### Excerpted passage
********
# Turtle Fattie



## erodinamik (Nov 13, 2010)

I got this in a email and had to share...

"Now that the seafood industry is on hold in south LA, Cajun's are having to adjust their cuisine.








Handmade ground beef patties, topped with sharp cheddar cheese, wrapped in bacon weave, then the next step, add hot dogs as the heads, legs with slits for toes and tail."

They go on to mention something silly like putting them in the oven, so I left that part out.  Thought these sounded delicious and hilarious!  Definitely going to try these out.


----------



## adiochiro3 (Nov 13, 2010)

yep.  heart attack in the smoker! LOL


----------



## brekar (Nov 13, 2010)

LOL. Damn. When I seen this title I thought "Cool someone actually caught and cleaned a turtle, then stuffed it into a fattie". Either way this is cool looking. But I still wanted to see the other


----------



## wntrlnd (Nov 13, 2010)
********
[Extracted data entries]
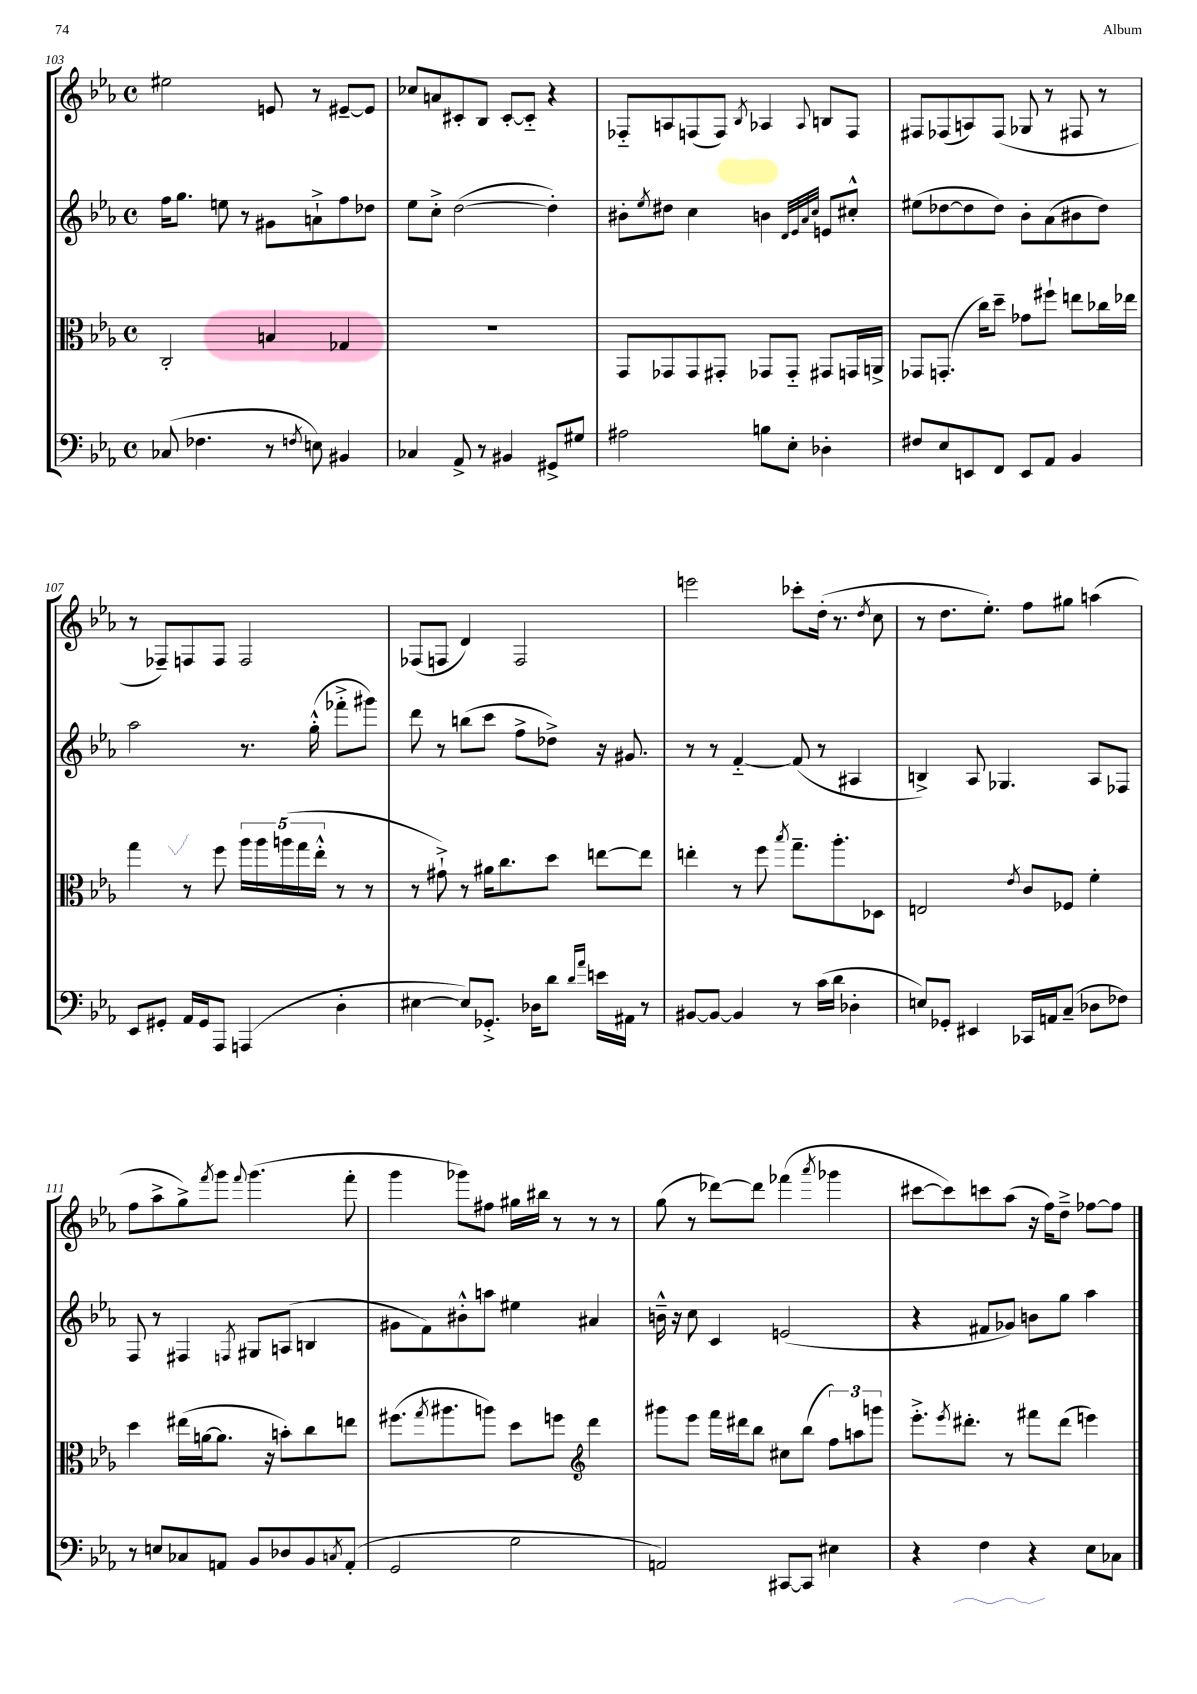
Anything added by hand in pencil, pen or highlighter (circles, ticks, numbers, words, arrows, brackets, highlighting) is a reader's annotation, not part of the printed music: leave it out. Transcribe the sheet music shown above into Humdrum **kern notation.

**kern	**kern	**kern	**kern
*staff4	*staff3	*staff2	*staff1
*clefF4	*clefC3	*clefG2	*clefG2
*k[b-e-a-]	*k[b-e-a-]	*k[b-e-a-]	*k[b-e-a-]
*M4/4	*M4/4	*M4/4	*M4/4
*met(c)	*met(c)	*met(c)	*met(c)
(8C-	2C'	16ff	2ee#
.	.	8.gg	.
4.F-	.	.	.
.	.	8ee	.
.	.	8r	.
8r	4B	8g#	8e
8qF	.	.	.
8E)	.	8a`^	8r
4BB#	4G-	8ff	[8e#~
.	.	8dd-	8e#]
=	=	=	=
4C-	1r	8ee-	8cc-
.	.	8cc'^	8a
8AA-^	.	([2dd	8c#'
8r	.	.	8B-
4BB#	.	.	[8c#'
.	.	.	8c#'~]
8GG#^	.	4dd'])	4r
8G#	.	.	.
=	=	=	=
2A#	8GG	8b#'	8F-'~
.	.	8qee-	.
.	8GG-	8dd#	8A
.	8GG-	4cc	(8F
.	8GG#'	.	8F)
.	.	.	8qB-
8B	8GG-	4b	4A-
8E-'	8GG-'~	.	.
.	.	32qqd	.
.	.	32qqe-	.
.	.	32qqa-	.
.	.	32qqcc	8qqA-
4D-'	8GG#	8e	8B
.	16GG	8cc#'^^	8F
.	16AA^	.	.
=	=	=	=
8F#	8GG-	(8ee#	8F#
8E-	(8.GG'	[8dd-	(8F-
8EE	.	8dd-]	8A)
.	16cc)	.	.
8FF	8dd~	8dd-)	(8F-
8EE	8g-	8b-'	8G-
8AA-	8ff#`	(8a-	8r
4BB-	8ee	8b#	8F#
.	16cc-	8dd-)	8r
.	16ee-	.	.
=	=	=	=
8EE-	4gg	2aa-	8r
8GG#'	.	.	8F-~)
16AA-	8r	.	8F
16GG#	.	.	.
8AAA-	8ff	.	8F
(4AAA	20aa-	8.r	2F
.	20aa-	.	.
.	(20aa	.	.
.	20gg	.	.
.	.	(16gg'^^	.
.	20ee-'^^	.	.
4D'	8r	8fff-'^	.
.	8r	8ggg#)	.
=	=	=	=
[4E#	8r	8ddd	(8F-
.	8g#`^)	8r	8F
8E#])	8r	(8bb	4d)
8.GG-'^	16a#	8ccc	.
.	8.cc	.	.
.	.	8ff^	2F
16D-	.	.	.
8d	8dd	8dd-^)	.
16qqd	.	.	.
16qqa-	.	.	.
16e	[8ee	16r	.
16AA#	.	8.g#	.
8r	8ee]	.	.
=	=	=	=
[8BB#	4ee'	8r	2eee
8BB#_	.	8r	.
4BB#]	8r	[4f'~	.
.	8ff	.	.
.	8qbb-	.	.
8r	8.gg~	(8f]	8ccc-'
(16c	.	8r	(16dd'
16d	8.aa-'	.	8.r
4D-'	.	4A#	.
.	.	.	8qdd
.	8D-	.	8cc
=	=	=	=
8E)	2E	4B^)	8r
8GG-'	.	.	8.dd
4EE#	.	8A-	.
.	.	.	8.ee-')
.	.	4.G-	.
.	8qe-	.	.
16CC-	8c	.	8ff
16AA	.	.	.
(8C~	8F-	.	8gg#
8D-	4f'	8A-	(4aa
8F-)	.	8F-	.
=	=	=	=
8r	4dd	8F	8ff
8E	.	8r	8aa-^
8C-	(16ee#	4F#	8gg^)
.	[16a	.	.
.	.	.	8qfff
8AA	8.a]	.	8ggg
.	.	8qF	8qqfff
8BB-	.	8G#	(4.ggg
.	16r	.	.
8D-	8b')	(8A	.
8BB-	8cc	4B	.
8qC	.	.	.
(8AA'	8ee	.	8fff'
=	=	=	=
2GG	(8.ff#	8g#	4ggg
.	.	8f)	.
.	8qgg	.	.
.	8.aa#	.	.
.	.	8b#'^^	8ggg-)
.	8aa)	8aa	8ff#
2G	8dd	4ee#	16gg#
.	.	.	16bb#
.	8ff	.	8r
*	*clefG2	*	*
.	4ddd	4a#	8r
.	.	.	8r
=	=	=	=
2AA)	8ggg#	16b~^^	(8gg
.	.	16r	.
.	8eee-	8cc	8r
.	16fff	4c	[8ddd-)
.	16ddd#	.	.
.	8bb-	.	8ddd-]
[8CC#	8cc#	(2e	(4fff-
8CC#]	(8bb-	.	.
.	.	.	8qaaa-
4E#	12ff)	.	4ggg-
.	12aa	.	.
.	12ggg	.	.
=	=	=	=
4r	8.eee-'^	4r	[8ccc#
.	.	.	8ccc#])
.	8qeee-	.	.
.	8.ddd#'	.	.
4F	.	8f#	8ccc
.	8r	8g-)	(8aa-
4r	8fff#	8b	16r
.	.	.	16ff)
.	(8ddd#	8gg	8dd~^
8E-	4eee)	4aa-	[8ff-
8C-	.	.	8ff-]
==	==	==	==
*-	*-	*-	*-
********
### Set task 1
In the turtle fattie thread, which parts of the turtle are made from hot dogs?
### Set task 2
Please continue the turtle fattie forum thread from its final line.

### Response 1
The heads, the legs (with slits for toes), and the tail.

### Response 2
I love everything about those turtles!

If I attended a party and the host presented some turtles like that, I'd be very impressed!

Very creative!  Thanks for sharing the photos!


----------



## caveman (Nov 13, 2010)

Hmmmmmm.........Beef, Bacon, Cheese, Dogs.  Let me get my doctor on the phone.  Those were creative.


----------



## patman (Jan 30, 2012)

My 7 year old would love it! We also have a pet turtle so my 3 yr old might freak out


----------



## chef jimmyj (Jan 31, 2012)

That is hilarious and creative...I wish I saw this 10 years ago when my girls were little, they would have loved these...I had to carve Apples in to Swans for months, years ago because they thought they were, "so Pretty"...JJ


----------



## SmokinAl (Jan 31, 2012)

Very creative!!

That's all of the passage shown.